_EXERCISE_. Copy the DMD discussion, beginning at the words "This study presents" and stopping after "DMD patients [14].", and put "calf enlargement" in place of "calf hypertrophy".

_EXTRACT PROVIDED_.
This study presents the clinical and genetic pattern of confirmed (genetically or biopsy proven) DMD cases from a tertiary referral centre of eastern India. The age of onset of DMD was distributed randomly among this small group of patients similar to earlier studies [11]. The distribution of weakness, inter-individual variability of weakness pattern [12], and presence of calf hypertrophy and Valley sign were similar to other studies [13]. Similar to our study, mental retardation has been reported in about one-third of DMD patients [14].

The frequency of dystrophin gene deletions is reported to vary from 22% to 86% [6-9, 15-19], which is in agreement with our study. Possibilities in the remaining cases were either point mutation and duplication or other rare variants of congenital dystrophy which mimic DMD in clinical presentation.

Our observation of dystrophin gene deletion mutations is relatively higher than that reported in most of the other studies including geographically contiguous neighbouring areas like Pakistan (40.7%), Sri Lanka (62.5%) and China (66%) [15-17]. Low rate of deletion in frequency in some studies may be due to screening of fewer exons than recommended and small group of patients studied. However, studies from various regions of India like South [5], North [8] and West [9] showed similar deletional rates of 73.1%, 72% and 72% respectively, while previous study from eastern India by Basak, et al. [4] reported lower rate of deletion (65.7%). The varying rate of deletion in different parts of country may be due to highly selective group, different population group and ethnic differences in these populations.

In our study, 72.6% cases showed distal exon involvement, which is in agreement with literature [4-7]. The patients with advanced clinical features showed variable genetic pattern with distal exon deletion being the most common pattern. It is difficult to correlate clinical severity with deletion type within DMD as patients are being seen at different points in the natural history of their disease making assessment difficult, especially in the young isolated case. Any particular deletion pattern is rarely seen in DMD as DMD deletions are varied in position and extent. Our data clearly shows that DMD deletions are inhomogeneously distributed among our patients. Our observation was similar to other studies like Banerjee, et al. [20] and Swaminathan, et al. [5] where they could not establish any phenotypic and genotype correlation considering the size of exon deletion and pattern of deletion. Moreover, Baumbach, et al. [21] and Lindlof, et al. [22] found no significant correlation between clinical phenotype and number of exon deletion.

_DATA PROVIDED_.
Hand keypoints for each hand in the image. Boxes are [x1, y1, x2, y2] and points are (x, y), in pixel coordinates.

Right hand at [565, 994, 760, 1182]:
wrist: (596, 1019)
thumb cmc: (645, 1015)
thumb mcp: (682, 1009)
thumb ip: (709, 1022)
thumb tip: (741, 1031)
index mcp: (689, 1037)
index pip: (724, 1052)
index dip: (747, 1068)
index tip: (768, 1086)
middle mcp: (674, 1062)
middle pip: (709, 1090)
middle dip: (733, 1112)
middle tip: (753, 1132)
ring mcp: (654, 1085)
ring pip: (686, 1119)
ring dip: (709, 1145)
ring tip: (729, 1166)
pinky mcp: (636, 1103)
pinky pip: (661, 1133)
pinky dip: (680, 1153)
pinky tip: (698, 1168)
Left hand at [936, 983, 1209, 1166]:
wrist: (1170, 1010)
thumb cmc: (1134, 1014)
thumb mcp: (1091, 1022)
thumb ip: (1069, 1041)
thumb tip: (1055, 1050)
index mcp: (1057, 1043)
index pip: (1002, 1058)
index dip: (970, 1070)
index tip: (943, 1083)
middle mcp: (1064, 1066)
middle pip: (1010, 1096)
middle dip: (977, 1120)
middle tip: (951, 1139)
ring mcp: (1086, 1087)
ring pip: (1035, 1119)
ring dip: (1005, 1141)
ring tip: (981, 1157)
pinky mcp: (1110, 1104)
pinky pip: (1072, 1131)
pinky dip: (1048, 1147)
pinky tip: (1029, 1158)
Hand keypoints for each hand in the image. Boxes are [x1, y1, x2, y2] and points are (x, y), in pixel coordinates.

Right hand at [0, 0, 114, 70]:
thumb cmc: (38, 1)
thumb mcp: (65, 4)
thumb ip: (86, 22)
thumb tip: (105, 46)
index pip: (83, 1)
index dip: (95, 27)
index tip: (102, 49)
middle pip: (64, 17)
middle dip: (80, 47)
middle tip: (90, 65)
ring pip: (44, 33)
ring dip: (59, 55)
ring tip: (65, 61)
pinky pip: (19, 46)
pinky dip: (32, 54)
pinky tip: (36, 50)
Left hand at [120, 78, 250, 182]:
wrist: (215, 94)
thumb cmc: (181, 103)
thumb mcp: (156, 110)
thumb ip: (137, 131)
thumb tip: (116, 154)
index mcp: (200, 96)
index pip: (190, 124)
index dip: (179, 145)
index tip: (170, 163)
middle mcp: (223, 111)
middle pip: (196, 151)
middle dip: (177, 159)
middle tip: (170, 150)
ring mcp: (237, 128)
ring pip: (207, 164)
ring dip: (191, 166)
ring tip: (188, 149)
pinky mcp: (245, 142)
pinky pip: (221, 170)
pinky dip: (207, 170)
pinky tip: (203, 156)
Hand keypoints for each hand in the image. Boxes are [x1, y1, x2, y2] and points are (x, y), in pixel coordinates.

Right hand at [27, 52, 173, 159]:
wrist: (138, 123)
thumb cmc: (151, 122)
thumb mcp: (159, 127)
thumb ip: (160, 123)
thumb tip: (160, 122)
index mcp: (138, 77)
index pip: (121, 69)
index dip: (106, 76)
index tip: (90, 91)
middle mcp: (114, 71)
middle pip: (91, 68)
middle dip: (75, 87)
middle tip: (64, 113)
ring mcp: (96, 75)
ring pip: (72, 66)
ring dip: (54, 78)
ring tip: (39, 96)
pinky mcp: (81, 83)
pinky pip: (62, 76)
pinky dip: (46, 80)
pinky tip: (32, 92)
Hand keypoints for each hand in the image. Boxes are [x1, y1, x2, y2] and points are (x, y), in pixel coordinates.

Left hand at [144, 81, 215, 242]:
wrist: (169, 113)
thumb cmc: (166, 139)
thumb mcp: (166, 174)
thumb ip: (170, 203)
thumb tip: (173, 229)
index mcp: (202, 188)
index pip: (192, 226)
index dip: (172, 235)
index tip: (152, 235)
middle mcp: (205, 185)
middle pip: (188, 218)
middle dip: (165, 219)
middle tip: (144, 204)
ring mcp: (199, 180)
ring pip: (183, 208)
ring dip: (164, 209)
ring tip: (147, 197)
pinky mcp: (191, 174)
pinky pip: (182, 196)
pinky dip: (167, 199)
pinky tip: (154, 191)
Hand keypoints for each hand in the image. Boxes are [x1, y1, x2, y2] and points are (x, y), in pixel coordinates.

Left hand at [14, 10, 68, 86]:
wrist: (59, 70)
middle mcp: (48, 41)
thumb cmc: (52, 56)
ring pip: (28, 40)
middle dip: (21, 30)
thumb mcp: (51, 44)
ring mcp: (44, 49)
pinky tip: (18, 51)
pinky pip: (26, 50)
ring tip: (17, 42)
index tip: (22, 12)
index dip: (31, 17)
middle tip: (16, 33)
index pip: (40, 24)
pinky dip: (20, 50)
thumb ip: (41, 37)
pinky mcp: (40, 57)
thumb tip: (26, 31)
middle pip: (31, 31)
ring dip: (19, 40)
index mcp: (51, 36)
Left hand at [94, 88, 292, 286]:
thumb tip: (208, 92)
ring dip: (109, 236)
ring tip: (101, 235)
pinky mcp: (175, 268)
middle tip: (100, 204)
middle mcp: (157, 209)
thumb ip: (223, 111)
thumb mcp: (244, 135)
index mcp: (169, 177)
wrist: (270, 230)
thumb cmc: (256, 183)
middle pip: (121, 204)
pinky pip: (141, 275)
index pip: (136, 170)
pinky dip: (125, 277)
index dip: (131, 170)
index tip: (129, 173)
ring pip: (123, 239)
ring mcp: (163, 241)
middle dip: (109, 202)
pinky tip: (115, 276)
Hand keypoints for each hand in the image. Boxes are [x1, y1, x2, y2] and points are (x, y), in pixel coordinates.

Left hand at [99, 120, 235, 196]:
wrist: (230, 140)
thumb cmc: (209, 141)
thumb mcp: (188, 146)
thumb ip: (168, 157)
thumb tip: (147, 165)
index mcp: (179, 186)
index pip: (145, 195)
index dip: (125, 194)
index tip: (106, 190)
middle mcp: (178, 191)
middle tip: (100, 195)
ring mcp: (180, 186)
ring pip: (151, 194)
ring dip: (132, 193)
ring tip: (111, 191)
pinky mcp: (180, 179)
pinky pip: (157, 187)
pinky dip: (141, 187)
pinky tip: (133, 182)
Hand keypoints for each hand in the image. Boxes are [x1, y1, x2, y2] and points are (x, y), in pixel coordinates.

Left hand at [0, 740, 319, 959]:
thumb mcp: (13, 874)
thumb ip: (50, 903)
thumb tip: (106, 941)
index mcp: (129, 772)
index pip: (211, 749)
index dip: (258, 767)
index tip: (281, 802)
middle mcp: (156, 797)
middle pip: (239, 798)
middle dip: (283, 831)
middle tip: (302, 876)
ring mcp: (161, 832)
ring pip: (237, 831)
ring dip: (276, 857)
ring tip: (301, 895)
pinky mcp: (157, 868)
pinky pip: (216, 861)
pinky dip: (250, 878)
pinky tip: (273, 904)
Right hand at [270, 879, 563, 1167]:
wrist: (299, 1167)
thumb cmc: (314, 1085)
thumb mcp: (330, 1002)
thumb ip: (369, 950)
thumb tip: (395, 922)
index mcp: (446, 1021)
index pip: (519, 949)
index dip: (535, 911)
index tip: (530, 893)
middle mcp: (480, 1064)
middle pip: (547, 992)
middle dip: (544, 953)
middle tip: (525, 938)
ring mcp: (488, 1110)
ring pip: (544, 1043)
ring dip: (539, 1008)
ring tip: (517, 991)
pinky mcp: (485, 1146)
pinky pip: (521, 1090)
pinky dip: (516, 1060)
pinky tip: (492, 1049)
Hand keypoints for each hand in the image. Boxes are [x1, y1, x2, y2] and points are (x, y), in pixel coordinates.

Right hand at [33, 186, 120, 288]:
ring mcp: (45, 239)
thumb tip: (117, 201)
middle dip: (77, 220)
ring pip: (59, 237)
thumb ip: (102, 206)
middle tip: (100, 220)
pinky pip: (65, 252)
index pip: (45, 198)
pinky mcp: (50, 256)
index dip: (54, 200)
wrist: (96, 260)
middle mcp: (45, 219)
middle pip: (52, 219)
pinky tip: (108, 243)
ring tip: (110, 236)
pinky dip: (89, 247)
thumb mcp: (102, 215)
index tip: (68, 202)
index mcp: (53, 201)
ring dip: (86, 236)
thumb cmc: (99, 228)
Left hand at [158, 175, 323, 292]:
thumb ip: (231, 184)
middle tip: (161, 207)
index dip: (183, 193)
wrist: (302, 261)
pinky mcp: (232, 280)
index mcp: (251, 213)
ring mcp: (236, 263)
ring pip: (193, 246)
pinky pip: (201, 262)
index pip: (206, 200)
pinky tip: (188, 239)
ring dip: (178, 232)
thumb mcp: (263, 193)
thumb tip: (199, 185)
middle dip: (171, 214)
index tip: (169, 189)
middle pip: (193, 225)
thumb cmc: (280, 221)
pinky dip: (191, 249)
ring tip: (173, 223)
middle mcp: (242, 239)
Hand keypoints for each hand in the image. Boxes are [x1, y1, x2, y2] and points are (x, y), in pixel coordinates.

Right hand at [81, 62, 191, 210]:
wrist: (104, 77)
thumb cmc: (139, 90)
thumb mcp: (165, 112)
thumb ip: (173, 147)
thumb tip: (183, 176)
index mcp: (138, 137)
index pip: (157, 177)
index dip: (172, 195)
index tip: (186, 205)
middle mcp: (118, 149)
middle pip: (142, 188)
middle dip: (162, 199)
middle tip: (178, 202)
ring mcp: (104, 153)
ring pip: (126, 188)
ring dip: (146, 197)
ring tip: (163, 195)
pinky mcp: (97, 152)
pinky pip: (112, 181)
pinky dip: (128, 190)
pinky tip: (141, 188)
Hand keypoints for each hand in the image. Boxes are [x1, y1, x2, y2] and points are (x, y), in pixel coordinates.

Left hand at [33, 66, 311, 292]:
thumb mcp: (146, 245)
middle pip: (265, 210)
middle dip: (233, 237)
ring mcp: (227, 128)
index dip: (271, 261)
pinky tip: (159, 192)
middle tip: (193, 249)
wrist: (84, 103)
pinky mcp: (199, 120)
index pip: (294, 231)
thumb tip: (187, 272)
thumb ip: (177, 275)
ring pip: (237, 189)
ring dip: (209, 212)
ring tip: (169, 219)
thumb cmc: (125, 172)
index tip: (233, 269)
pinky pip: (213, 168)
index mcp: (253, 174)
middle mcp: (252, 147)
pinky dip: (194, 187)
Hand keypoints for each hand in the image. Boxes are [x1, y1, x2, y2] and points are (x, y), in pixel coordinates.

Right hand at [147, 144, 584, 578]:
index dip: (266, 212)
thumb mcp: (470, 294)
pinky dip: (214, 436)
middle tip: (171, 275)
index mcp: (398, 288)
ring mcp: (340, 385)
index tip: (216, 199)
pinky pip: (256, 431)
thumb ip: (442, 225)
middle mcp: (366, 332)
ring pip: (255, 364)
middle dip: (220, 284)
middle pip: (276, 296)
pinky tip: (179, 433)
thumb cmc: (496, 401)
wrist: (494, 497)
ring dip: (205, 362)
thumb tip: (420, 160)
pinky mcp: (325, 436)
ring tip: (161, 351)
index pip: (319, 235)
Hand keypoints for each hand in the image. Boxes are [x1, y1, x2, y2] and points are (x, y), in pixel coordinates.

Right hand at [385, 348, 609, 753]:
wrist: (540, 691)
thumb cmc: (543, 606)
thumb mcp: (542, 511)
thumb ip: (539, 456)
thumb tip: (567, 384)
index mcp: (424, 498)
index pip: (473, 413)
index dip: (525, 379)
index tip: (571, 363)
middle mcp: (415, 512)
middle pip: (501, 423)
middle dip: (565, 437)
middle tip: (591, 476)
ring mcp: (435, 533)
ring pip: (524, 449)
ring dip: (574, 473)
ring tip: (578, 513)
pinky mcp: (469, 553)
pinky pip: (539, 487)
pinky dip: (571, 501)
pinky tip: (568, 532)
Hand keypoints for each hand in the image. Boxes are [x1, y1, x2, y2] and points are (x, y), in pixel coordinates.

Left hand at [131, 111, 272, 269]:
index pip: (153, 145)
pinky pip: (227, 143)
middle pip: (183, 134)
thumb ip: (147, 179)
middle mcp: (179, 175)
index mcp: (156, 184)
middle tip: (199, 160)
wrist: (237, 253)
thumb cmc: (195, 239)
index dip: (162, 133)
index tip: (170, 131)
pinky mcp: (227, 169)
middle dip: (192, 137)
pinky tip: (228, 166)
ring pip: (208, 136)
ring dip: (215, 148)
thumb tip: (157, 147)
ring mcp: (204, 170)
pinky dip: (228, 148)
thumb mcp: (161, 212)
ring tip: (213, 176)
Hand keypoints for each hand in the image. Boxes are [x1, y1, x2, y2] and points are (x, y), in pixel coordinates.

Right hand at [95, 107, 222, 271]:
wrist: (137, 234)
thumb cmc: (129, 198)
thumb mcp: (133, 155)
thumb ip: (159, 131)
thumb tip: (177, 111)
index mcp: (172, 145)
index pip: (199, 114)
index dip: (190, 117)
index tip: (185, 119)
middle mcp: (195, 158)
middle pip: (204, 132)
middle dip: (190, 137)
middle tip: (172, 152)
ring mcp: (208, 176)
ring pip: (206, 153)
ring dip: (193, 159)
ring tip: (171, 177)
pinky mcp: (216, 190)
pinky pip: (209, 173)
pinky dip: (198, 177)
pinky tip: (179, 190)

_RESULT OF THIS EXERCISE_.
This study presents the clinical and genetic pattern of confirmed (genetically or biopsy proven) DMD cases from a tertiary referral centre of eastern India. The age of onset of DMD was distributed randomly among this small group of patients similar to earlier studies [11]. The distribution of weakness, inter-individual variability of weakness pattern [12], and presence of calf enlargement and Valley sign were similar to other studies [13]. Similar to our study, mental retardation has been reported in about one-third of DMD patients [14].